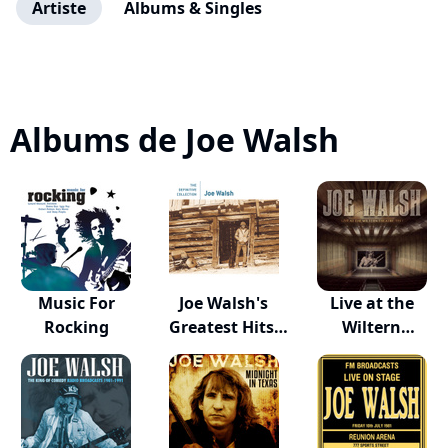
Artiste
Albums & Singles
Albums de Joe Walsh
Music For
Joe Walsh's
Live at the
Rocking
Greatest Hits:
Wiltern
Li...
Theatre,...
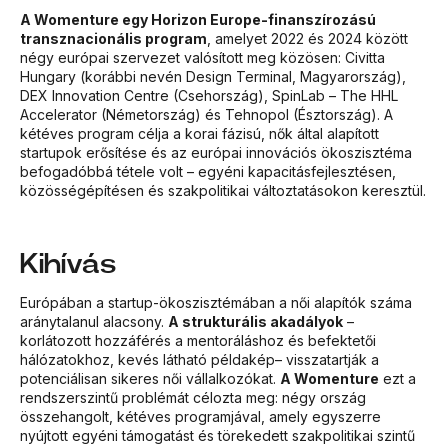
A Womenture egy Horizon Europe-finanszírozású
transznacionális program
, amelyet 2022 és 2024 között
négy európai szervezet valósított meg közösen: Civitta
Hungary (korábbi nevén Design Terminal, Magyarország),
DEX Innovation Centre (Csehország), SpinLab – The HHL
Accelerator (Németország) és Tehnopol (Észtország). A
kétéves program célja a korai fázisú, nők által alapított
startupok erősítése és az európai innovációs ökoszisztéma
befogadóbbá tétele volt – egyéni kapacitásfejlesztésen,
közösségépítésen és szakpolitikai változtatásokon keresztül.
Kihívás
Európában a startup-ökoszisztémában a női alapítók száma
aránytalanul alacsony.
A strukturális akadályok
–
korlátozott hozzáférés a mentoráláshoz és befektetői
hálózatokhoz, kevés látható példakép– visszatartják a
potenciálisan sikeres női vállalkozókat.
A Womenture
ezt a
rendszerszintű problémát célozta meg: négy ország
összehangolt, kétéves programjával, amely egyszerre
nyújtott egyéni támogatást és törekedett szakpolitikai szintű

_ _ _

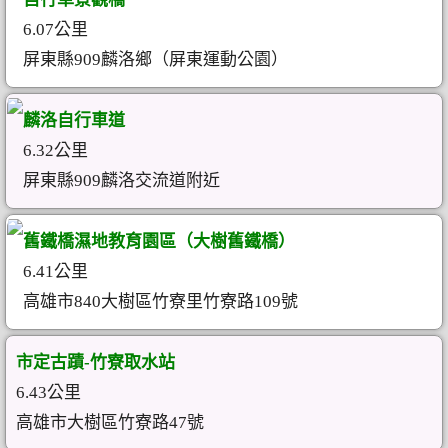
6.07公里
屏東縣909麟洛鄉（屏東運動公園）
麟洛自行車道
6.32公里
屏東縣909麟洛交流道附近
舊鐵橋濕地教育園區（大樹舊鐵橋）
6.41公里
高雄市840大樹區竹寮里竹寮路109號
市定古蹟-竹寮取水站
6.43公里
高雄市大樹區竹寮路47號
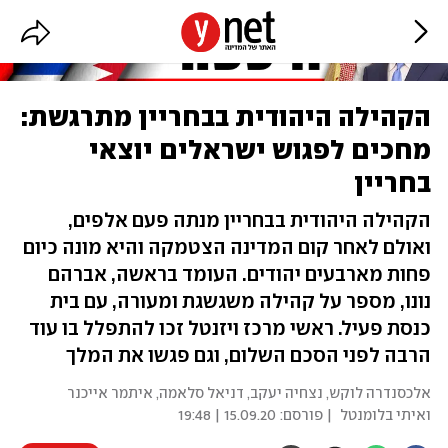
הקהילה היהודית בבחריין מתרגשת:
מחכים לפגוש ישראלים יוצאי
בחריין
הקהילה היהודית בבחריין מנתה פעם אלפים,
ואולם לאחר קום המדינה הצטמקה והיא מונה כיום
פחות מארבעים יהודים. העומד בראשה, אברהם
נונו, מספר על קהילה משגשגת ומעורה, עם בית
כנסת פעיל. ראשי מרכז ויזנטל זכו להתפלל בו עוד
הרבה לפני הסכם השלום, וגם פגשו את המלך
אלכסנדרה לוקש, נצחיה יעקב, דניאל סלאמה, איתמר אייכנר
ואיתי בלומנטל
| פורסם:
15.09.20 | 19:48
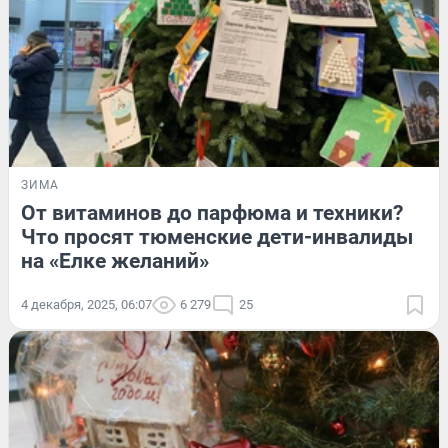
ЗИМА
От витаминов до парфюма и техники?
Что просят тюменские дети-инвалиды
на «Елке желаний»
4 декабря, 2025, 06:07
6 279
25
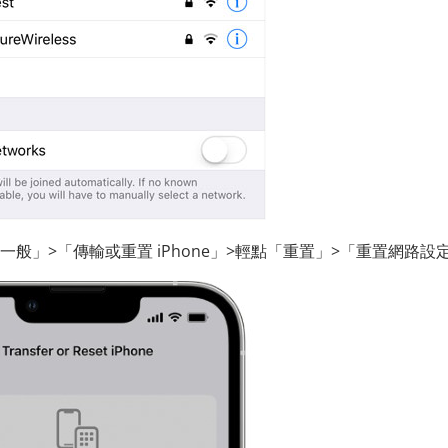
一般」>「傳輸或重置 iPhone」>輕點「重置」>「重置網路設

_ _ _

Преобразуйте в таблицу Markdown строки данных между строкой, содержащей «A Womenture egy Horizon Europe-finanszírozású», и строкой, содержащей «nyújtott egyéni támogatást», включительно, опустив пустые строки. В столбце «Номер» укажите порядковый номер, а в столбце «Строка» приведите саму строку.

| Номер | Строка |
|---|---|
| 1 | A Womenture egy Horizon Europe-finanszírozású |
| 2 | transznacionális program |
| 3 | , amelyet 2022 és 2024 között |
| 4 | négy európai szervezet valósított meg közösen: Civitta |
| 5 | Hungary (korábbi nevén Design Terminal, Magyarország), |
| 6 | DEX Innovation Centre (Csehország), SpinLab – The HHL |
| 7 | Accelerator (Németország) és Tehnopol (Észtország). A |
| 8 | kétéves program célja a korai fázisú, nők által alapított |
| 9 | startupok erősítése és az európai innovációs ökoszisztéma |
| 10 | befogadóbbá tétele volt – egyéni kapacitásfejlesztésen, |
| 11 | közösségépítésen és szakpolitikai változtatásokon keresztül. |
| 12 | Kihívás |
| 13 | Európában a startup-ökoszisztémában a női alapítók száma |
| 14 | aránytalanul alacsony. |
| 15 | A strukturális akadályok |
| 16 | – |
| 17 | korlátozott hozzáférés a mentoráláshoz és befektetői |
| 18 | hálózatokhoz, kevés látható példakép– visszatartják a |
| 19 | potenciálisan sikeres női vállalkozókat. |
| 20 | A Womenture |
| 21 | ezt a |
| 22 | rendszerszintű problémát célozta meg: négy ország |
| 23 | összehangolt, kétéves programjával, amely egyszerre |
| 24 | nyújtott egyéni támogatást és törekedett szakpolitikai szintű |